In an ongoing effort for simplicity, let’s look at a small piece of the health reform pie – wellness programs.

The Train Has Left the Station

Many employer-sponsored health plans took matters into their own hands a long time ago. They implemented wellness programs, primarily motivated by runaway health care costs.

Employers hopped on a train of health assessments, health screenings and added buzzwords like absenteeism, presenteeism and productivity to their vocabulary.

They took comfort in the recent Harvard study that showed a positive Return on Investment (ROI) for their efforts.

What impact the health reform law will have on existing wellness programs remains to be seen; however, the following is a brief recap of some of the provisions related to wellness.

The Tracks of Wellness

Some of the wellness provisions found in the health reform law start this year, while implementation of others occurs later. Let’s take a look.
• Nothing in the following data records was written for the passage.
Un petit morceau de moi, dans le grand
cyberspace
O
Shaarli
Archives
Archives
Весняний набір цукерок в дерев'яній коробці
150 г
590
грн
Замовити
Incentives – Current regulations from the Health Insurance Portability and Accountability Act (HIPAA) allow wellness incentives up to 20 percent of the total premium. The health reform law increased the allowance to 30 percent. Again, it is based on the total premium – not just the employee’s portion. 

It is not clear how many employers currently reach the 20 percent maximum, but some very large employers have lobbied for an increase. The effective date for the higher incentives is 2014. The maximum may increase to 50 percent after federal agencies conduct a study on wellness programs.

Pilot Program – The study establishes a 10-state pilot program on wellness programs in the individual market that allows rewards for participation. A report is due within three years of enactment of the health reform law.

Grants – The law creates grants for up to five years to small employers (less than 100 employees) that implement wellness programs. The allocation of funds begins in 2011. A grant program for evidence-based wellness services, especially for rural areas, will be established. The focus will be on preventive measures and decreasing the incidences of chronic illness. The funds allocation begins this year.

Survey – Within two years of enactment, federal agencies will conduct a national survey for evaluating employer-sponsored wellness programs.

Public Fund – Beginning this year, the law establishes a public health fund for prevention, health screenings and wellness education. $7 billion is allocated for fiscal year 2010 through 2015, then $ 2 billion for each fiscal year after that.

Caution Ahead

Some cautionary notes – employers offering incentives for healthy behaviors must offer alternatives to employees who are unable to meet the standard due to physical limitations. For example, if a wellness program offers an incentive for individuals who walk 10,000 steps a day, it must provide an alternative method for reward for those employees unable to meet the walking standard.

Another provision of the health reform law is an excise tax (effective in 2018) on Cadillac plans. Those are high-value plans. What employers spend on wellness programs, such as financial incentives, increase the total value of the plan.

The excise tax is 40 percent of the value of the plan that exceeds the amounts set by the health reform law ($10,200 annually for individuals and $27,500 for families).

Undoubtedly, the wellness train, and health care in general, will encounter many hills and valleys as we chug along through the health reform law. Let’s try to keep it a pleasant journey.